Prologue

Amelia

Il prétend qu’ensemble, ils l’ont abîmé.

Qu’ils ont fait de lui le monstre qu’il est devenu.

Mais on ne devient pas quelque chose qui n’était pas en soi depuis le début.

Une larme tombe sur le carnet de croquis sur mes genoux, la goutte brouillant les lignes. Je l’essuie du bout de mon doigt et regarde la tache se répandre jusqu’au bord de la page.

Je ne peux m’empêcher de dessiner ce qui s’est passé ce soir-là.

Le soir où les frères Scafoni sont entrés dans notre maison, quand nous avons été contraintes de porter ces vieilles blouses répugnantes, contraintes de nous tenir sur ces anciens billots alors que Sebastian Scafoni, l’aîné de cette affreuse famille, nous regardait comme si nous étions du bétail.

Je ne peux m’empêcher de dessiner son visage, quand il a vu Helena.

Même sans les liens qui la retenaient, elle se serait démarquée du lot.

Elle s’est toujours considérée comme le vilain petit canard, mais c’est la plus belle de toutes. Elle est spéciale. Elle l’a toujours été. Différente de nous. Et tellement plus forte.

Merde.

Je passe le dos de ma main sur mon nez et j’écoute le bruit de mes larmes, lourdes et fournies, qui tombent sur la feuille.
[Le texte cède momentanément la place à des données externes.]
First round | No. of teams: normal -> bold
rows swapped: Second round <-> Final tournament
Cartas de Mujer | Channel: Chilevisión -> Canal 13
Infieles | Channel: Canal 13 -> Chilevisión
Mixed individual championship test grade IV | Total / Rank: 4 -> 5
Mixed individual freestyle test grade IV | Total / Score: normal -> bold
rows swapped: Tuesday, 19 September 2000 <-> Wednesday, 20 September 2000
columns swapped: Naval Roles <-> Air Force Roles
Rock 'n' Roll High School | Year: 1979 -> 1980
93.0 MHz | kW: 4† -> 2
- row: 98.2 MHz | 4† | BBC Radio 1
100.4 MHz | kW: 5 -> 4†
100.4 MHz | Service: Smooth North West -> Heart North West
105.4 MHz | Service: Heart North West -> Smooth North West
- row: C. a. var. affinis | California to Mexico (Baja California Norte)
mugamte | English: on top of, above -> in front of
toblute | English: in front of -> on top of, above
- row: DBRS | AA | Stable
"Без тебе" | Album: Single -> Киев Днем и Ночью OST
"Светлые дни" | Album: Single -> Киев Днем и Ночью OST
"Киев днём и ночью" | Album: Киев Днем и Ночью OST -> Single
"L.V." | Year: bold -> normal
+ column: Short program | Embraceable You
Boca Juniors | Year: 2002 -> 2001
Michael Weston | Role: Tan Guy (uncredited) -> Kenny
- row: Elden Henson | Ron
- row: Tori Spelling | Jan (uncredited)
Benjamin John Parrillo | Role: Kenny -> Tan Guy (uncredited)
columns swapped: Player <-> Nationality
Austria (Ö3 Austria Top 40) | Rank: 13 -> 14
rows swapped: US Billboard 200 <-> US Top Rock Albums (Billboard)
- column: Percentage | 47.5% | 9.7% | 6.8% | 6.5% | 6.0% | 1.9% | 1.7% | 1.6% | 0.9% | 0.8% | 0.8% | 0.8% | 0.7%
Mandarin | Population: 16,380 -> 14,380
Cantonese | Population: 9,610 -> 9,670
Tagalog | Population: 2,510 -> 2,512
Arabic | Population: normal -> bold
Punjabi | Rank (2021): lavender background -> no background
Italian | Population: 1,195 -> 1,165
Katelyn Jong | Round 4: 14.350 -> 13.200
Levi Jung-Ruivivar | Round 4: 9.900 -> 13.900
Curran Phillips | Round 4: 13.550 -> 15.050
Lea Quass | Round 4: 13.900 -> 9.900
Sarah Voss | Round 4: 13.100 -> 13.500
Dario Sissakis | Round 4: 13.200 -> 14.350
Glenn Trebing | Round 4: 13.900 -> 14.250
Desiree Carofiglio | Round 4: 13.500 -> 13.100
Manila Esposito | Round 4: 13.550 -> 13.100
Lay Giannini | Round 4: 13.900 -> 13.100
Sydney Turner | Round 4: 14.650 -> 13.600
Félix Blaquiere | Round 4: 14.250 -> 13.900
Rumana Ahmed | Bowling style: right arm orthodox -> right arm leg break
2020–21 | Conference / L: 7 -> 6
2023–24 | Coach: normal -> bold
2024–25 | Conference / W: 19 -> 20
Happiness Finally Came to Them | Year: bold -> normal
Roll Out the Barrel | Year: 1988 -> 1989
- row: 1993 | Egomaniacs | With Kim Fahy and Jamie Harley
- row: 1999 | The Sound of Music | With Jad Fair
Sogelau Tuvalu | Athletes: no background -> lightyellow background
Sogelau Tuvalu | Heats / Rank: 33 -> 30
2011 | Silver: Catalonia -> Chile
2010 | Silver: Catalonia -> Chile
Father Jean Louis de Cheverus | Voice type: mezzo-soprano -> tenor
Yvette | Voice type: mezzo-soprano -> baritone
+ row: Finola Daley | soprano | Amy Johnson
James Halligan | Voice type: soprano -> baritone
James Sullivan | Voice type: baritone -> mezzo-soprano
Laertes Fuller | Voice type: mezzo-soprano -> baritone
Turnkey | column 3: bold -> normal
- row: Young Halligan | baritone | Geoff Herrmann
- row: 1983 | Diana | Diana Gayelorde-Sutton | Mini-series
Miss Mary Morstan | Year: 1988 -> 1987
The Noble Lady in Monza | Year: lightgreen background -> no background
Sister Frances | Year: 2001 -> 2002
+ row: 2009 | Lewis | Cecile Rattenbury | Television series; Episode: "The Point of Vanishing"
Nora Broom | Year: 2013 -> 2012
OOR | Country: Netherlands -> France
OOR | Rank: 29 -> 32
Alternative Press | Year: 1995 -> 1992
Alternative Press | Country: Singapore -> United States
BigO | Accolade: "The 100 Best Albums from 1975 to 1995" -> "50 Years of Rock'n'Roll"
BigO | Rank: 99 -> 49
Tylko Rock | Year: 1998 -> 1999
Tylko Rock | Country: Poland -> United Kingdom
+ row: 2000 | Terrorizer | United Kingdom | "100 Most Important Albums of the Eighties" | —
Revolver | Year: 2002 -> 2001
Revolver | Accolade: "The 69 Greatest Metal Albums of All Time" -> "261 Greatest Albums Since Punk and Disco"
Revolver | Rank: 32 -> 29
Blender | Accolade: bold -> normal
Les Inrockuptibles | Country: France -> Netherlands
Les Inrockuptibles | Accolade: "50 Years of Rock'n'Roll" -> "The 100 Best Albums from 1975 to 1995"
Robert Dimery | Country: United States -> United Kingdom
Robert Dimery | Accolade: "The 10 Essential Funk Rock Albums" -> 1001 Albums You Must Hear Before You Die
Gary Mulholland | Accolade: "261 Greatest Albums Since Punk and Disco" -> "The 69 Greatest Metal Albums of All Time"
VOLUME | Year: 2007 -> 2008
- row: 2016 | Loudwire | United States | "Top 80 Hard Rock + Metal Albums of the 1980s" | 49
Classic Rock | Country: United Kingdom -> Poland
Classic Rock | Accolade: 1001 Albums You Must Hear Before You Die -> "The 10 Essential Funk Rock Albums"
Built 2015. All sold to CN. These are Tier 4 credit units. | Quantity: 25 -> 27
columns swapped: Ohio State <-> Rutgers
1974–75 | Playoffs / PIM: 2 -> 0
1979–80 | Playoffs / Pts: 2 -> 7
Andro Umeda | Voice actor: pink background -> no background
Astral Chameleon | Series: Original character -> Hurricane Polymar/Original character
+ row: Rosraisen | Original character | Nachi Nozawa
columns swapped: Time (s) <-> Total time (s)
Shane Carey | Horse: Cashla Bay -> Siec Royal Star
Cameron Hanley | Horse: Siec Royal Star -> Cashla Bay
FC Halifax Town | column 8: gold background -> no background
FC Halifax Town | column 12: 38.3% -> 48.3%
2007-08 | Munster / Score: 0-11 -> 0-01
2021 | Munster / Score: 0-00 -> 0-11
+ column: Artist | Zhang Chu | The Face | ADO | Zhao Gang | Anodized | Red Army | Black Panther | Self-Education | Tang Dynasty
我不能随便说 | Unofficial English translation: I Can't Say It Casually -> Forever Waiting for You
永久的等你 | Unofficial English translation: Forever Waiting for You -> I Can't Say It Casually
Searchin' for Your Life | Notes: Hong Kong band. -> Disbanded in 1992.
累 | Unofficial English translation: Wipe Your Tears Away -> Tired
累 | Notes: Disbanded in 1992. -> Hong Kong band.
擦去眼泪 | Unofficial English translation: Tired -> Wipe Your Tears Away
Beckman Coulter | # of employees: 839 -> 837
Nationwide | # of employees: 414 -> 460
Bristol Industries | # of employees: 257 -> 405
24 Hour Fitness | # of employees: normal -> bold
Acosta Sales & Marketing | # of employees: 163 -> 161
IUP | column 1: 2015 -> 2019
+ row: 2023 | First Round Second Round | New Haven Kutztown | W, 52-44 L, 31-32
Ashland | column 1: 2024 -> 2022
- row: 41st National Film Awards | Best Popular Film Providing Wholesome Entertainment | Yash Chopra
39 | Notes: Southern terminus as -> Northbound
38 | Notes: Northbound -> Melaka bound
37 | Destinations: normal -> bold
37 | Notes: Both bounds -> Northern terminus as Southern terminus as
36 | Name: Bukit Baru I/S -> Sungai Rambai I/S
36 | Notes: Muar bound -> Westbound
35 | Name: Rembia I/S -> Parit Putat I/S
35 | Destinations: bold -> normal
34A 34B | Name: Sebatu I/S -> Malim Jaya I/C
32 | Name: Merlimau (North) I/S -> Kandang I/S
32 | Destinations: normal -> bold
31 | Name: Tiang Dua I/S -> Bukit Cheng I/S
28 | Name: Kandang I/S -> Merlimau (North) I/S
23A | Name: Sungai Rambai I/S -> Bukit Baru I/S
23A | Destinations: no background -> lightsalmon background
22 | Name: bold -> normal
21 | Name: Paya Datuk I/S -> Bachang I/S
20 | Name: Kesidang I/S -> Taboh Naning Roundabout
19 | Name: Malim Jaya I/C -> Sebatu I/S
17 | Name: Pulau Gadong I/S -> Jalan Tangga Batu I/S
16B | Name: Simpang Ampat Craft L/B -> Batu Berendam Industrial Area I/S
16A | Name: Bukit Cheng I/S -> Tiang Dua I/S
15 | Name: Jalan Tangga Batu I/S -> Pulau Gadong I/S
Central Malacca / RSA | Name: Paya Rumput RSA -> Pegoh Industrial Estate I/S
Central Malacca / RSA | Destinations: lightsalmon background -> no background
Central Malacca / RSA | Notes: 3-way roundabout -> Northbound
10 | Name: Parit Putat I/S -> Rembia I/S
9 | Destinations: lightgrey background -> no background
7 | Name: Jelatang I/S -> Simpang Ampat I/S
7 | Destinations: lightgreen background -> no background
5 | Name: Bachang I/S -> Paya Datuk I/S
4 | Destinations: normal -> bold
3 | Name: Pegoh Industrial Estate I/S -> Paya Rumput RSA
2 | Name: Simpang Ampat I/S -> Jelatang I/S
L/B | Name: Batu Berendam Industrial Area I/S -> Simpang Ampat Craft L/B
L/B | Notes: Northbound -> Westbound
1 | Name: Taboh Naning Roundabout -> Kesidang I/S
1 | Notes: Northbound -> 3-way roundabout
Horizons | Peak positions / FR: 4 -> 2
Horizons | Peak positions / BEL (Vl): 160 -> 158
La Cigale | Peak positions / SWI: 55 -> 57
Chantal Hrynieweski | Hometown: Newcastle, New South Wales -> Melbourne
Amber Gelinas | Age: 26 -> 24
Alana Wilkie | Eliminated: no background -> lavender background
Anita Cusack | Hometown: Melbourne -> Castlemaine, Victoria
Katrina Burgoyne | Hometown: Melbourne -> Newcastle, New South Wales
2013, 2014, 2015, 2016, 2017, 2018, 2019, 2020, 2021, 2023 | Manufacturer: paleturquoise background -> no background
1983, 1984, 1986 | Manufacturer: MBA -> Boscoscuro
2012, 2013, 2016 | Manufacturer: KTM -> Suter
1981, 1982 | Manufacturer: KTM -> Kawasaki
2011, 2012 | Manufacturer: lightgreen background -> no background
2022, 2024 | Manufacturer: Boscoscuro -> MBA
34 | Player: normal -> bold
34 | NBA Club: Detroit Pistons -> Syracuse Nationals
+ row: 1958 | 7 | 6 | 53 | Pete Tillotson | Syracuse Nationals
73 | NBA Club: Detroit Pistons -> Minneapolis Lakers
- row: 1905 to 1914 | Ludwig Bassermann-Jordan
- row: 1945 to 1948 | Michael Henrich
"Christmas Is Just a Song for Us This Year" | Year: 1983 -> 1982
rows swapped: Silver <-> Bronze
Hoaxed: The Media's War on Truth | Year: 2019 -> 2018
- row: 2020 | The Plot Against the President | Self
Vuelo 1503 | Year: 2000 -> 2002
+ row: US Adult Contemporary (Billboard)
Cette fois, quand je pose ma main sur le dessin, c’est pour l’enduire d’humidité, comme si je pouvais chasser le souvenir de ce maudit soir, l’effacer sur la page, l’effacer de l’histoire comme si cela ne s’était jamais produit.

— Oh, regarde ce que tu as fait, dit-il. 

Sa voix est grave et basse. Je jurerais que je peux la sentir autant que l’entendre.

Sa main gantée se pose sur la mienne et il l’écarte.

— Tu as tout gâché.

Je le regarde. Je m’y résous enfin.

— Je te déteste, lui dis-je.

Il sourit, hausse une épaule. Sa poigne devient infiniment plus sévère.

Je jette un coup d’œil à ma paume, noire à cause du crayon, et je regarde la page devant moi.

Il a raison. C’est gâché.

Mais cela n’a pas d’importance. J’en ai des dizaines comme ça.

Des centaines.

Des milliers.

Je ne peux m’empêcher de dessiner ce qui s’est passé ce soir-là.

Je ne peux pas revenir là-dessus.

Je ne peux pas empêcher ces ordures de Scafoni d’entrer dans nos vies pour tout bouleverser. D’entrer dans notre maison comme des rois, comme s’ils possédaient les lieux.

Cela dit, c’est certainement le cas.

Ils possédaient tout. Notre maison. Notre terre. Nos parents.

Ma sœur.

Moi.

Je me force à rencontrer le regard noir de Gregory Scafoni, ses yeux aux étranges reflets turquoise, et je me demande comment j’ai pu le prendre pour un ange.

Mon ange.

Mon sauveur.

Alors qu’en réalité, cet homme, c’est le diable.